Peu à peu se dessine le portrait d’une femme solaire, ardente lutteuse au rêve d’harmonie. Son paysage intérieur nomade, de précipices et torrents de montagnes, est gardé par la présence de dieux et de grands sages. Planté de jardins et d’arbres, d’iris blancs et de lys orangés, le regard tendre d’un chien ou celui énigmatique d’un tigre, peuvent y surgir soudain…

 

La langue de Jani s’allège parfois d’articles et de pré-positions, invente un mot. Sa poésie, aimantée par la magie des lieux, est portée par des images intimes, petits drapeaux de prières flottant au vent, ou arc-en-ciel comme un pont de lumière ralliant deux univers.

 

« On peut avoir une vie double » dit-elle pensive au cours d’un échange, une vie ouverte à la fois au visible et à l’invisible.

 

À plein cœur

 

« Il est tard dans ma vie », note Jani dans un mouvement de « battement d’aile » qui lui est propre. Les mots se pressent alors pour dire le deuil de l’amour et la présence de l’absent. Un amour qui a effacé tous les autres : « Il est tour à tour ma jeunesse et mes cheveux blancs » confie-t-elle. Grand guitariste de Flamenco et plasticien aux rigoureuses compositions, Felipe Gayo est celui avec lequel va se partager la quête. Ils se feront chasseurs-cueilleurs de Vérité. L’amour comme une évidence charnelle, une irradiation du cœur, mais aussi une exigence, et le souvenir même de l’amour qui est encore exigence.

 

Et puis l’inéluctable. Les heures douloureuses de qui « souffre à perdre espérance d’une difficile absence », s’expriment en des textes où le désespoir se cogne au respect de soi et de la vie, une posture qui l’entraîne à s’interroger sur le comment « vivre sans chagrin dans le jardin des cendres ».

 

L’âge, le découragement, les pannes d’énergie, rien n’est nié, ni caché. Mais aussi la tendresse d’un fils, les amis précieux. La douleur trouve respiration dans la prière, la prière trouve espace dans la peinture, et la route vers l’autre s’ouvre à nouveau.

 

Passion peinture

 

Passion de peindre et quête spirituelle se nourrissent ensemble dans un balancement entre l’ornemental et le dénuement. Faire d’un carré ou d’un rectangle, un espace méditatif où la beauté dispersée dans le monde se resserre soudain, où l’or et la couleur conversent en murmure, où périphérie et centre suggèrent un secret qui questionne et apaise. Somptuosité des mandalas, où la rigueur de la géométrie s’allie à la matité de la nuit et l’éclat d’un jour sans fin de la feuille d’or qui bat au centre. Fait plier la tristesse et la plainte. Don du Silence.
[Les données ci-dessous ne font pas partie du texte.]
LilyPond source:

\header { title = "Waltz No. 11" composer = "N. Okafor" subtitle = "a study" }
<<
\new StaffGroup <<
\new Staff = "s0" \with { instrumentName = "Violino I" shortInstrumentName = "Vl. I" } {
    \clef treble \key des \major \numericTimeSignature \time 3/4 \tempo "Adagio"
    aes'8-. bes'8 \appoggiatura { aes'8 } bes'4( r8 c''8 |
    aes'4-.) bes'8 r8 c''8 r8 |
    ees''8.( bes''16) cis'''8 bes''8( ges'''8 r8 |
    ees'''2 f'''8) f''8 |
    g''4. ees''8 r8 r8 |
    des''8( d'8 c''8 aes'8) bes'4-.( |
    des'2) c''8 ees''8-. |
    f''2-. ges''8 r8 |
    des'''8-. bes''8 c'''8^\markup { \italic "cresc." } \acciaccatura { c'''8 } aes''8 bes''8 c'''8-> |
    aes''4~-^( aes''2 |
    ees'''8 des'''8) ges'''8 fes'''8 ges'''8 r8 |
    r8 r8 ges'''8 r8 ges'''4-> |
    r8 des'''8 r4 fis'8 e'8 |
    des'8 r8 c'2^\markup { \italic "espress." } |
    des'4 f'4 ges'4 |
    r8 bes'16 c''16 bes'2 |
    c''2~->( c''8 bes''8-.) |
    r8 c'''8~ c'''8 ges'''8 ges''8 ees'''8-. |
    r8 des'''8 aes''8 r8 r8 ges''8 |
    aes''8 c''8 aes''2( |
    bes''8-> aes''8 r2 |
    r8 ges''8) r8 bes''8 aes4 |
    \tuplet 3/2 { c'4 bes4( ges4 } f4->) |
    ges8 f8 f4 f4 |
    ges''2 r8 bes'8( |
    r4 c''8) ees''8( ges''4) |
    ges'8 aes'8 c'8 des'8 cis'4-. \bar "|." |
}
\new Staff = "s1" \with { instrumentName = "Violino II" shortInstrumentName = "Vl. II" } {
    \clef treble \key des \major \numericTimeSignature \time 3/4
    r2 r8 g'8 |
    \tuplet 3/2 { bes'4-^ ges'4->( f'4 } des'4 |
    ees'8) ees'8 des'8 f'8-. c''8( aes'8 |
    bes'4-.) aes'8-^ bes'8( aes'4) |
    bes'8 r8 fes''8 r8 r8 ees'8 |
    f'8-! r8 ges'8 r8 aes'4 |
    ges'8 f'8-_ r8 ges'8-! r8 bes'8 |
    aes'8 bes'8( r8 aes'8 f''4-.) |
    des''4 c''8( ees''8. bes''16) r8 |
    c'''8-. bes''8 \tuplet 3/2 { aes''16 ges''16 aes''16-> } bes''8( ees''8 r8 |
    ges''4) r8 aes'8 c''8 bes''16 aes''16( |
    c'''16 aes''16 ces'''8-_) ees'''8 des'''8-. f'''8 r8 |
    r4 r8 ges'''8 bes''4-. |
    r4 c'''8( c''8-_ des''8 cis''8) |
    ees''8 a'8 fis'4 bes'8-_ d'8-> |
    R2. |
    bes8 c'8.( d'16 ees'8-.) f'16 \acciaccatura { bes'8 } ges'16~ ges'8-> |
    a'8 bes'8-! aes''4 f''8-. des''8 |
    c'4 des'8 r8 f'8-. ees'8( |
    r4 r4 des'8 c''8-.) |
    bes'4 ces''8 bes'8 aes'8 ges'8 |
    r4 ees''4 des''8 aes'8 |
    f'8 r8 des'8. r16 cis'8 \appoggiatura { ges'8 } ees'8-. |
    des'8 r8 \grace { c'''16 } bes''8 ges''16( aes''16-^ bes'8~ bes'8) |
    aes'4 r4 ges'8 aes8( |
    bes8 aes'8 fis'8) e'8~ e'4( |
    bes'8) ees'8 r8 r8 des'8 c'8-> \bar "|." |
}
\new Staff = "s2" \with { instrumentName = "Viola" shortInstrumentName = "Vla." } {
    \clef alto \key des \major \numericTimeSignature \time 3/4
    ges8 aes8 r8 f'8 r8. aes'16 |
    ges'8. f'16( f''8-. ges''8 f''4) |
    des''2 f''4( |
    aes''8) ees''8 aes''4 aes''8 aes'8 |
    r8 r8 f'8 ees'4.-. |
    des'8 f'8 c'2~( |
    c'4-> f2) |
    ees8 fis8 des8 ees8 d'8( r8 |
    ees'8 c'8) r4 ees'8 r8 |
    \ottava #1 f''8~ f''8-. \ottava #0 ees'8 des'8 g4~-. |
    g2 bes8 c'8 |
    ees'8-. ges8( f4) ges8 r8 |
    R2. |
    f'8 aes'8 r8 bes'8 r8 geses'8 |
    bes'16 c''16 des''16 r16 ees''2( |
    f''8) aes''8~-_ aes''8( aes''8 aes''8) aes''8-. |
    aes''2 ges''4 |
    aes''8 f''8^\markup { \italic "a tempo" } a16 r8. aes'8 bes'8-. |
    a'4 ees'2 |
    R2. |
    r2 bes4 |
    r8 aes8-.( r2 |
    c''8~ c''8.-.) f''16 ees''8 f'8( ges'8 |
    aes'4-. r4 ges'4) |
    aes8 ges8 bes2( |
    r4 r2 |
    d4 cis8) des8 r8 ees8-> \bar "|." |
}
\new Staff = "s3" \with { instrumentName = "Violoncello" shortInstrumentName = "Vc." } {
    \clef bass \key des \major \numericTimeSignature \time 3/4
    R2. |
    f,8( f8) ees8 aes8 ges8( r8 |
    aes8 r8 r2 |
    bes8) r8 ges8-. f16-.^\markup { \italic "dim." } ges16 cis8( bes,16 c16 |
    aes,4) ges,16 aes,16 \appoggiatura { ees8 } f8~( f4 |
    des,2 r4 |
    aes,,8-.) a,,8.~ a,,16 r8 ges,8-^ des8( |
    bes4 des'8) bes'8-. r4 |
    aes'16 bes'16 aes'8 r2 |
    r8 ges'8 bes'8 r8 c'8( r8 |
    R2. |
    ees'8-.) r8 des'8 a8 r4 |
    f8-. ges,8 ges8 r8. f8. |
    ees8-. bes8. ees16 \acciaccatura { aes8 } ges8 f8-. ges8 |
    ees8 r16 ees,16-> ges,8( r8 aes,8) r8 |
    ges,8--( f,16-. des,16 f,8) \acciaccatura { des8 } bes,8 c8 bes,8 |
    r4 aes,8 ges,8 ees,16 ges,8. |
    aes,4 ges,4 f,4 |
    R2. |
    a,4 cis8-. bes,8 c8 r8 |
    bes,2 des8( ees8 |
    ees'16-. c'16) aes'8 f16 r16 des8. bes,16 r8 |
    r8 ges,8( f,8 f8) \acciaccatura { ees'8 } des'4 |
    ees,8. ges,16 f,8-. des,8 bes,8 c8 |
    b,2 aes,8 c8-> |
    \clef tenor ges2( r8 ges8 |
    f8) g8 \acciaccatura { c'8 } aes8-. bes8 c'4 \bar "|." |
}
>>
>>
L’ornementation n’est pas maquillage qui camoufle, mais parure qui révèle. Il y a dans son esthétique, une géométrie fondatrice, des lignes de résonance de l’uni-vers, et affleurent au fil de la pensée vagabonde des points de connaissance, des sources de sagesse.

 

Chercheuse de ciels

 

Jani emprunte de petits chemins quotidiens partagés, et d’étroits chemins de montagne où peu s’aventurent. Elle écoute. Lit. Se remet en question. Doute. Prie. S’interroge sur « la beauté de la mesure ». Prend appui sur la sensualité du corps du monde, sur l’imaginaire qui ouvre à tous les voyages. C’est ce lien entre corps, cœur et invisible qu’elle s’attache à consolider chaque jour, un lien toujours fragile mais structurant.

 

« Les faits du jour ne m’intéressent que s’ils sont en relation, d’une manière ou d’une autre, avec ce quelque chose que l’on ne peut ni toucher ni voir. »

 

Au long de ces Feuilles d’or nous cheminons aux côtés d’une artiste à l’écoute des échos entre charnel et sacré, en connexion sensible avec l’impalpable.

 

Jusqu’au dernier instant, semble-t-elle murmurer, travailler à l’ouverture, à la disponibilité pour demeurer solidaires du vivant, l’âme pleine.